L’AES, un défi majeur pour la Cédéao
Les dirigeants ouest-africains doivent aujourd’hui faire face à une réalité incontournable : comment poursuivre la mission de la Cédéao après le retrait de trois de ses membres fondateurs ? Le Mali, le Niger et le Burkina Faso, autrefois piliers de l’organisation, ont choisi de tracer leur propre voie au sein de l’AES. Pourtant, leur proximité géographique et les défis communs qu’ils partagent — notamment la menace terroriste — rendent toute coopération future essentielle.
Sécurité et libre circulation : des priorités à réinventer
Les enjeux sont multiples. D’une part, il s’agit de préserver les échanges commerciaux et la libre circulation des populations, deux principes fondamentaux de la Cédéao. D’autre part, la question de la sécurité régionale reste plus que jamais une priorité, alors que les groupes armés prolifèrent aux frontières des pays membres. Aliou Diakite, spécialiste des questions ouest-africaines, souligne l’urgence d’une réflexion approfondie : « Les chefs d’État doivent discuter de l’avenir de la Cédéao face à la criminalité organisée, aux changements politiques, au changement climatique et aux épidémies. Ces défis interpellent directement les gouvernements pour définir les contours de l’organisation dans les années à venir. »
La force en attente de la Cédéao : un projet toujours en suspens
Parmi les sujets récurrents des sommets de la Cédéao figure la mise en place de la Force en attente, un dispositif régional censé répondre rapidement aux crises sécuritaires. Pourtant, malgré les annonces répétées, cette force n’a toujours pas été déployée pleinement. Les réunions préparatoires organisées cette semaine à Freetown visent justement à accélérer sa concrétisation.

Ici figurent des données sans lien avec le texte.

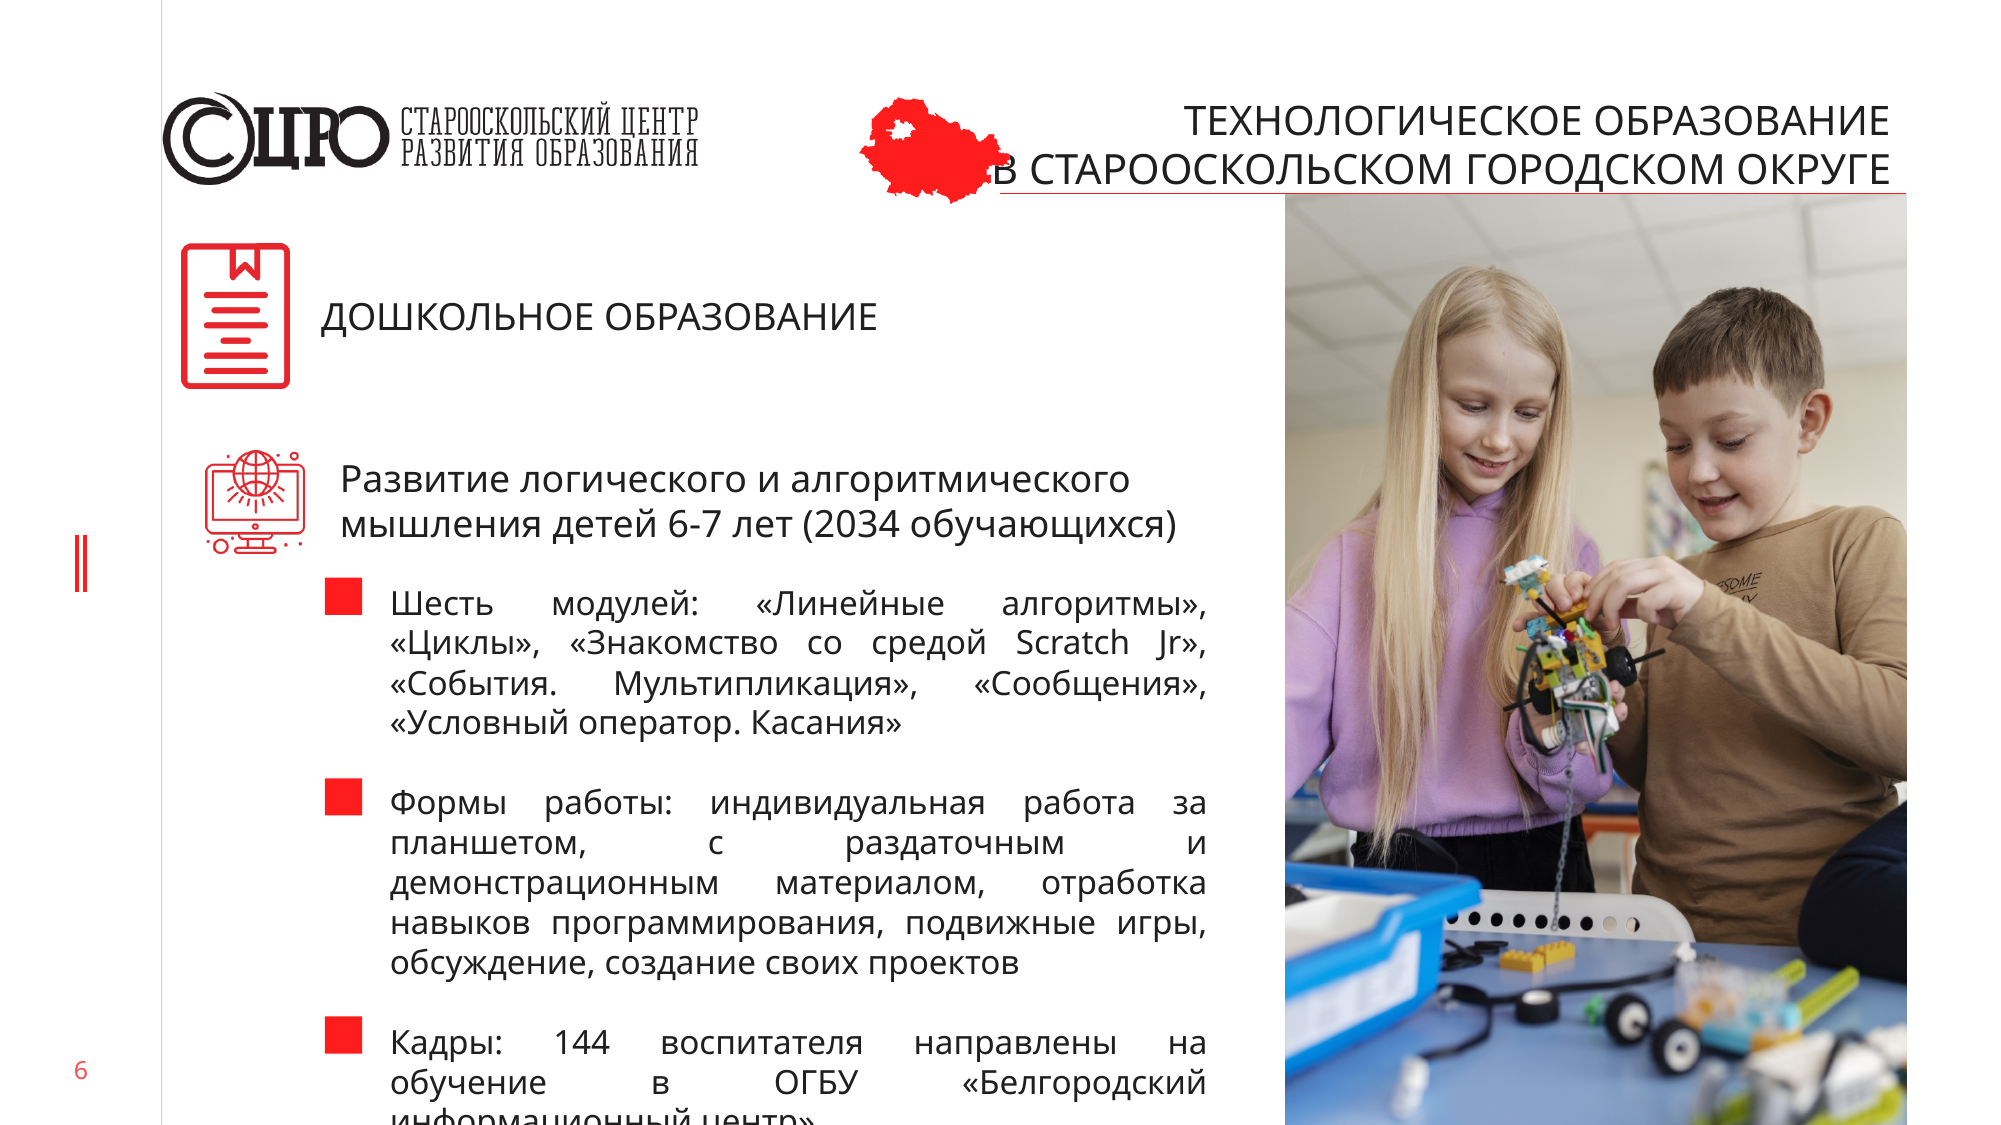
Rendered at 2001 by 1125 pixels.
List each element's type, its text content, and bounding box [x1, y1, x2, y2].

text_box [324, 577, 363, 616]
text_box ТЕХНОЛОГИЧЕСКОЕ ОБРАЗОВАНИЕ В СТАРООСКОЛЬСКОМ ГОРОДСКОМ ОКРУГЕ [1010, 194, 1285, 201]
picture [181, 243, 290, 389]
text_box Шесть модулей: «Линейные алгоритмы», «Циклы», «Знакомство со средой Scratch Jr», «События. Мультипликация», «Сообщения», «Условный оператор. Касания» Формы работы: индивидуальная работа за планшетом, с раздаточным и демонстрационным материалом, отработка навыков программирования, подвижные игры, обсуждение, создание своих проектов Кадры: 144 воспитателя направлены на обучение в ОГБУ «Белгородский информационный центр» [374, 574, 1224, 1125]
text_box ДОШКОЛЬНОЕ ОБРАЗОВАНИЕ [306, 285, 1000, 346]
text_box [324, 1015, 363, 1055]
picture [859, 97, 1010, 204]
slide_number 6 [38, 1052, 123, 1091]
text_box ТЕХНОЛОГИЧЕСКОЕ ОБРАЗОВАНИЕ В СТАРООСКОЛЬСКОМ ГОРОДСКОМ ОКРУГЕ [968, 86, 1907, 193]
text_box [324, 777, 363, 817]
picture [162, 92, 698, 185]
text_box Развитие логического и алгоритмического мышления детей 6-7 лет (2034 обучающихся) [324, 447, 1244, 552]
picture [205, 450, 305, 554]
picture [1285, 194, 1907, 1125]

Michel Ange Bangoura, responsable de la coopération avec la Cédéao, confirme l’urgence : « Sur le plan institutionnel, tout est prêt. Il manque désormais les moyens humains et financiers. Chaque pays doit contribuer au moins d’une compagnie, et un état-major doit être désigné. » Interrogé sur une date de déploiement, il ajoute : « Les discussions actuelles pourraient aboutir à un déploiement dans les prochains mois. L’identification d’un pays hôte est en cours. »

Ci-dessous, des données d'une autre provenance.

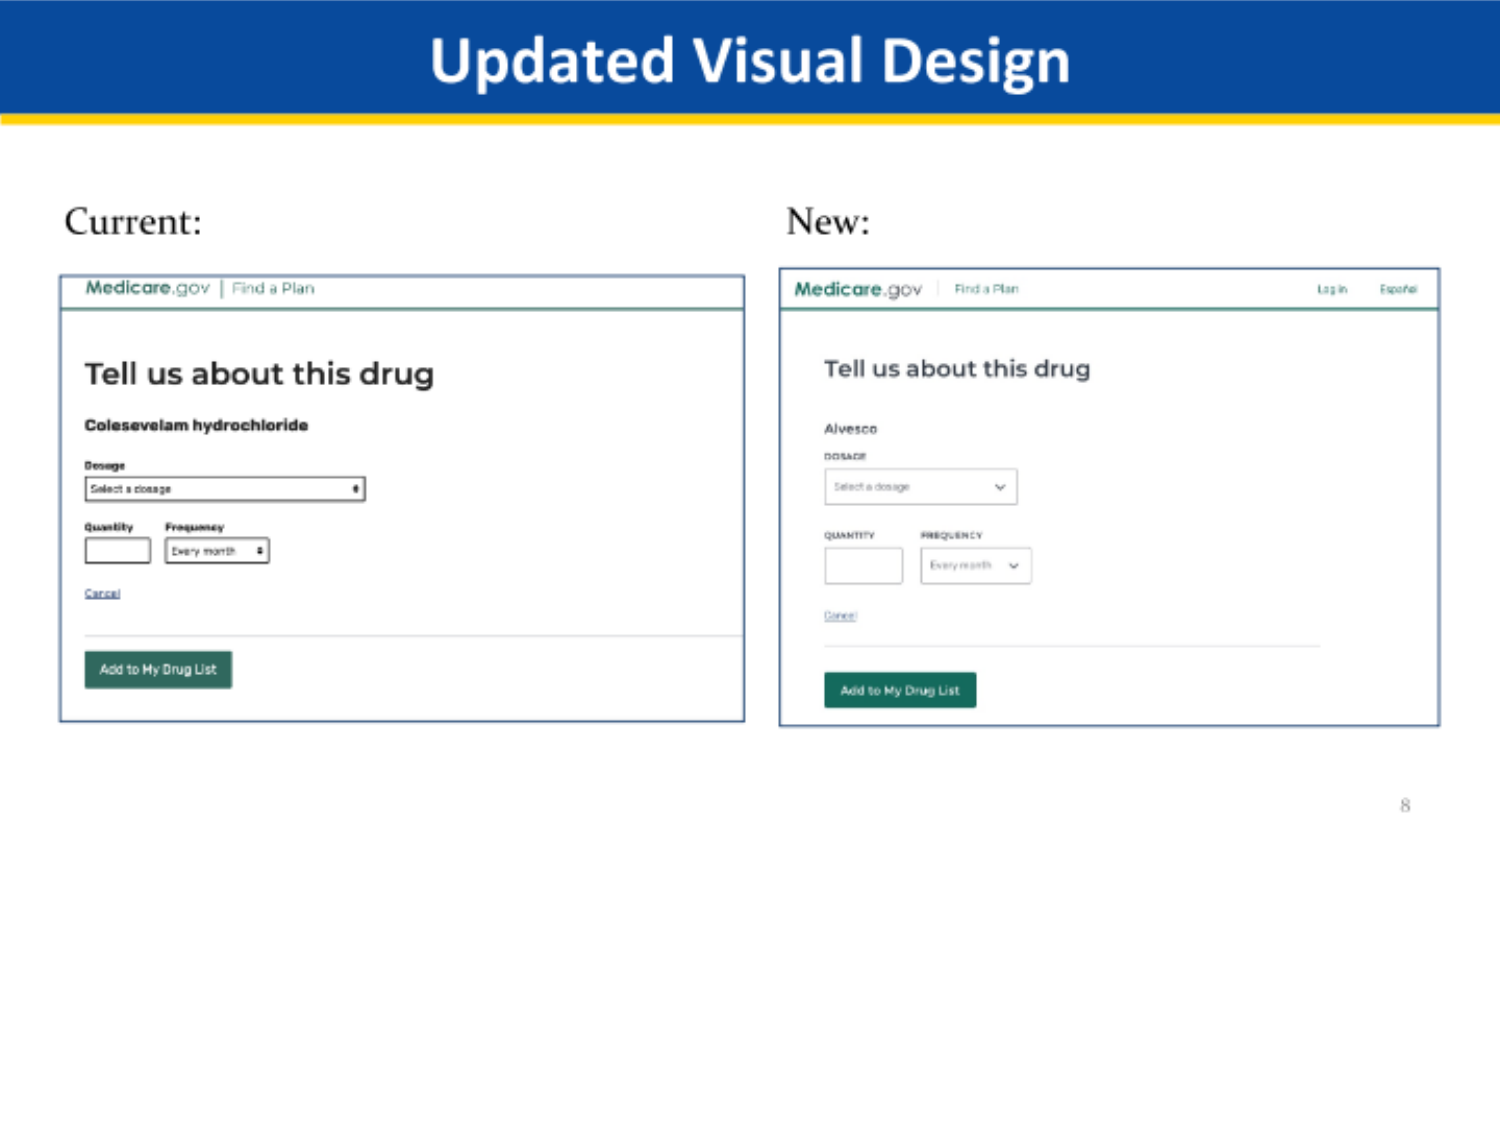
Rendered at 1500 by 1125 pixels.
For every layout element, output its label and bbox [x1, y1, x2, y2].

picture [0, 0, 1500, 844]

Réformes et crédibilité : l’autre défi de la Cédéao
Au-delà des questions sécuritaires, le sommet devra également aborder les réformes institutionnelles nécessaires pour restaurer la crédibilité de la Cédéao. Plusieurs années de crises politiques et de coups d’État dans la région ont ébranlé la confiance des populations envers l’organisation. Les dirigeants devront donc proposer des solutions concrètes pour renforcer la légitimité de la Cédéao et répondre aux attentes des citoyens ouest-africains.